It can be troubling to trust your employees to be on top of things and to entrust them with your data on their machines.

 

How to secure without being intrusive

 

There are a few ways to help your people do what they need to do without enforcing overbearing security and losing productivity along the way.

 

VPN

 

One of the easiest ways to manage your data is by letting the user access it via a VPN. These virtual networks into your company and company data allow for enclosed access and security.

 

Pros:

  • VPN’s can secure your data during the session.
  • VPN’s are affordable
  • VPN’s work cross-platform and OS

 

Cons:

  • VPN’s can significantly slow down the connection speed
  • Hard to push only (and all) company data through it
  • Configuring and upkeeping VPN can be quite difficult

 

A VPN can deliver only so much. While all traffic might be secure within the connection, once this connection is turned off, your data security is at risk.

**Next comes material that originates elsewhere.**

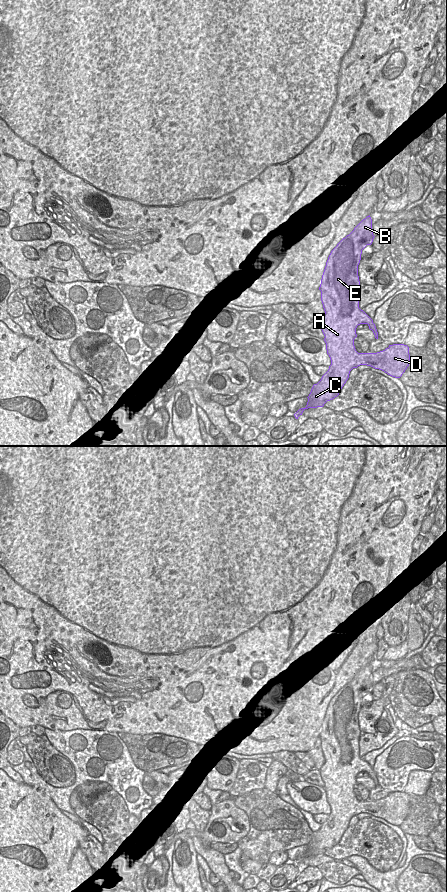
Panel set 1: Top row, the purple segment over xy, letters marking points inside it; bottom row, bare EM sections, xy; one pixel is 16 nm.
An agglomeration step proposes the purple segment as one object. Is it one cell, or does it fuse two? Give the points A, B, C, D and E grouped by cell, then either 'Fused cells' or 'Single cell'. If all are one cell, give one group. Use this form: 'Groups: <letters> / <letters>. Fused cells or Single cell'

If cloud applications are used,  VPN’s can become unusable.

 

Identity and Access Management (IAM)

 

By using Identity and Access Management (IAM) you can secure access to your tools by delivering more enterprise methods and secondary factors.

 

Pros:

  • Access can be centrally managed
  • Modern authentication methods can be enforced combined with Multifactor solutions
  • Easier to manage your joiner/mover/leaver workforce

 

Cons:

  • It only manages access, not your data
  • Application SSO is secure, other methods are still vulnerable
  • Not all applications are integrable, some need additional development

 

Mobile Device Management (MDM)

 

The overall role of MDM is to increase device supportability, security, and corporate functionality while maintaining some user flexibility.

 

Pros:

  • Full control over devices, applications, and usage
  • Easy to manage device lifecycle and policies
  • Users have limited or no control over the device

 

Cons:

  • MDM’s can be quite costly and hard to roll out
  • BYOD environments are hard to manage with MDM
  • Some MDM’s do not support all OS’s

 

Cloud Access Security Brokers (CASB’s)

 

CASB’s can come in different shapes and sizes, but deliver common goals; warning your organization’s security about potentially dangerous actions, enforcing security policy compliance, and automatically preventing malware.

 

Pros:

  • More control over data in transit
  • Able to secure across (un)managed devices with or without agents
  • Delivers deep context-aware policy methods for your data

 

Cons:

  • Can be hard to implement (quickly)
  • CASB’s can act as a single point of failure
  • It is not a full MDM system

 

Teaching correct methods

 

Working online with provided apps

 

Ensure all employees know which online tools are to be used for communication and teamwork. If you have a collaboration suite, give access to it. Over-communicate on every platform, and if possible centralize messaging for important information. Not being clear will lead to users finding their own solutions, which in turn becomes part of your shadow IT.

 

Use logged in browsers (Chrome)

 

Where possible, use browsers with an element of control. Chrome can be managed from the basic G Suite license. With this, you can secure some data, block out extensions reading passwords (or other data that is created), and deliver some automation within the browser. Chrome policies in G Suite can also enforce that only the latest versions of the browser are being used.

 

Set policies

 

It takes smart people to set good policies. Make sure your workforce is aware of your guidelines with regards to how to WFH, use applications, devices, and manage security.

 

Deliver “Security Awareness training” to teach and widen your workforce’s understanding of security requirements and possible threats.

 

Always communicate and support

 

Transforming your workforce requires strength and perseverance from your team and all levels of the organization. Being accessible and transparent is key in delivering the best possible solution for any type of organization.